Senate Passes Bills To Bring Worker-Employer Relationship To Pre-2020, COVID Law
June 28, 2022
The Senate approved legislation aiming to lift pandemic-related employer and workforce barriers, which were designed during 2020 to keep workers from being penalized when exposure to COVID-19 previously resulted in 14-day quarantines.
In spring 2020, as health professionals sought to comprehend the mystery of the rapid-spreading COVID-19 virus, officials in the field called for 14-day isolation periods to those exposed to somebody infected with COVID-19, as well as after traveling from a region or city with an elevated amount of cases.
Nowadays, COVID-19 vaccines are widely available across Michigan. Also, as of December 2021, the Centers for Disease Control and Prevention (CDC) has advised individuals who tested positive for the coronavirus to quarantine for five days, and to mask-up for the next five days if they are asymptomatic or symptoms settle.
However, a public act from 2020 still bars an employer from taking certain actions against an employee when they do not report to work under the umbrella of COVID-19 circumstances.
HB 5244, HB 6128 and HB 6215 – which are all tie-barred together and have been amended – aim to remove employers from being “stuck between a rock and a hard place” by July 1 of this year, according to Senate Economic and Small Business Development Chair Ken Horn (R-Frankenmuth).
“If something happens, what rule do they follow? CDC guidance – which is actually lighter now – or our very strict rules from 2020? It’s a tough spot for them to be in,” said Horn after Thursday’s Senate session. “We’re taking all three bills – all three ideas, and protecting employees, protecting employers and repealing all those bills and kind of going just right back to the relationship that employers and employees had prior to 2020.”
During Thursday’s Senate session, the bills passed nearly unanimously, with Sen. Betty Jean Alexander (D-Detroit) giving the single no vote to HB 5244 in the package.
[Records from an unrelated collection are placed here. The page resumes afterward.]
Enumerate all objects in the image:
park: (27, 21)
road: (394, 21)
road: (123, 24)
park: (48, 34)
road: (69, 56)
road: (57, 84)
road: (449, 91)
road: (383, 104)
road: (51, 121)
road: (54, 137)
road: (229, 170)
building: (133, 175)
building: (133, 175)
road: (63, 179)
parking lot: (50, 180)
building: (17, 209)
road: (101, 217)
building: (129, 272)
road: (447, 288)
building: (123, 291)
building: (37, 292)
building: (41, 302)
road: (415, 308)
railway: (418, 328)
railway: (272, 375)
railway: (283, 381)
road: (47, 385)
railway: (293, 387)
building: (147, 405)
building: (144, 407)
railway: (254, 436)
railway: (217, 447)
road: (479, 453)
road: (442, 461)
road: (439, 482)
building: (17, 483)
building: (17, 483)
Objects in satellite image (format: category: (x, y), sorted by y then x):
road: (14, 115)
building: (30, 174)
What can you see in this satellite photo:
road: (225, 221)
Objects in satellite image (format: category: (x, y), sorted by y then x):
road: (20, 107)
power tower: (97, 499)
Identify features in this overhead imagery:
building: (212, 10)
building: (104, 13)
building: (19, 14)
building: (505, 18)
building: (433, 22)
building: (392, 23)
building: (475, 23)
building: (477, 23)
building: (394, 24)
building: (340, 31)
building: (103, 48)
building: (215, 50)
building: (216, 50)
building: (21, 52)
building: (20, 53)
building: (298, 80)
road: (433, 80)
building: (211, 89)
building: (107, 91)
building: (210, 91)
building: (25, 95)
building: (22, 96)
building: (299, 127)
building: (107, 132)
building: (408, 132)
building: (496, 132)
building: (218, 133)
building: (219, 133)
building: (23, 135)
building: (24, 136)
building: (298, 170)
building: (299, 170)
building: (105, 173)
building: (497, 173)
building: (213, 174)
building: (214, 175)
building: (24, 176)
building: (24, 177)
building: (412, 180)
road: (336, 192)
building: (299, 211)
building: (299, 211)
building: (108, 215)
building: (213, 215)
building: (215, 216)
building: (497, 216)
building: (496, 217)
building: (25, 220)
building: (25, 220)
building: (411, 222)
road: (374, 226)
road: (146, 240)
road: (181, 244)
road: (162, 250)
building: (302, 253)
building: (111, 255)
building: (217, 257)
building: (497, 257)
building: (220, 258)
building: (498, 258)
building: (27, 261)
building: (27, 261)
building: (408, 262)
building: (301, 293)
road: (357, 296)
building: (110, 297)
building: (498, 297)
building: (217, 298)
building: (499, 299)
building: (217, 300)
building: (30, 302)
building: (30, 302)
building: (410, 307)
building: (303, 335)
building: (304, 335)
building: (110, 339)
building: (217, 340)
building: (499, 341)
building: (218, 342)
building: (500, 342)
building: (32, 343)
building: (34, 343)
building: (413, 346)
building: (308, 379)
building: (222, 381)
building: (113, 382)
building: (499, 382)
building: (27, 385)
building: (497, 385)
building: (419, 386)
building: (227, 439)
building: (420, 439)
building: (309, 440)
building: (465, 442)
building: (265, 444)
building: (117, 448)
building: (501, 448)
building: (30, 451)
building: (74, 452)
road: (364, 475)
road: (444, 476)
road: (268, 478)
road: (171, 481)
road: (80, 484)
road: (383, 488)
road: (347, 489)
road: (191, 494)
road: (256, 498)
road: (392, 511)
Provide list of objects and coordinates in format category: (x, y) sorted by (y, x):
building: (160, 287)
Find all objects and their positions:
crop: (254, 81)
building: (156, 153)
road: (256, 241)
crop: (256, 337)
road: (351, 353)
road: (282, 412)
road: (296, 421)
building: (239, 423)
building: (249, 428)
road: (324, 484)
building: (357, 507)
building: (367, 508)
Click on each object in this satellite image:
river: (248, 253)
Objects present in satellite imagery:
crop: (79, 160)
Horn described a present-day trend where employees contract COVID-19 – or are demonstrating symptoms of the virus – and are told to stay home. From there, Horn explained they are forced to isolate themselves for 14 days, even if they’ve run out of paid leave and sick days.
“They have no money. They get no pay – instead of using the CDC guidance and our public health guidance,” Horn told the media. “So just to avoid any confusion, avoid the frustration . . . we just said ‘we’re going to repeal the law.'”
As the legislation wipes away the COVID-19 Employment Rights Act passed in October 2020, it would also put an end to liability safeguards for businesses.
The protections provided an employer with affirmative defense if they could verify that they followed local, state and federal COVID-19 orders when one of their workers became infected.
“While on its face repealing liability protections for businesses would be of concern to the business community, the data shows the bulk of the litigation hasn’t been focused on personal injury; it’s been focused on other disputes. This is true nationally and in Michigan,” the Michigan Chamber of Commerce published in support of the legislation. “Of the 282 claims filed in Michigan, 103 were in the area of ‘labor and employment’ – nearly half.”
Horn expressed that the business community has realized that the liability measures from 2020 were not true protections, and that employers should have a pretty good idea on how to handle a potential courtroom situation. “Not that the uncertainty is gone, but we’ve learned so much,” he said. “Not that the employees are protected by us – they’re protected by their doctors and by COVID rules – we’re there to make sure that our laws are in line with CDC regulations, and that’s what we did today.”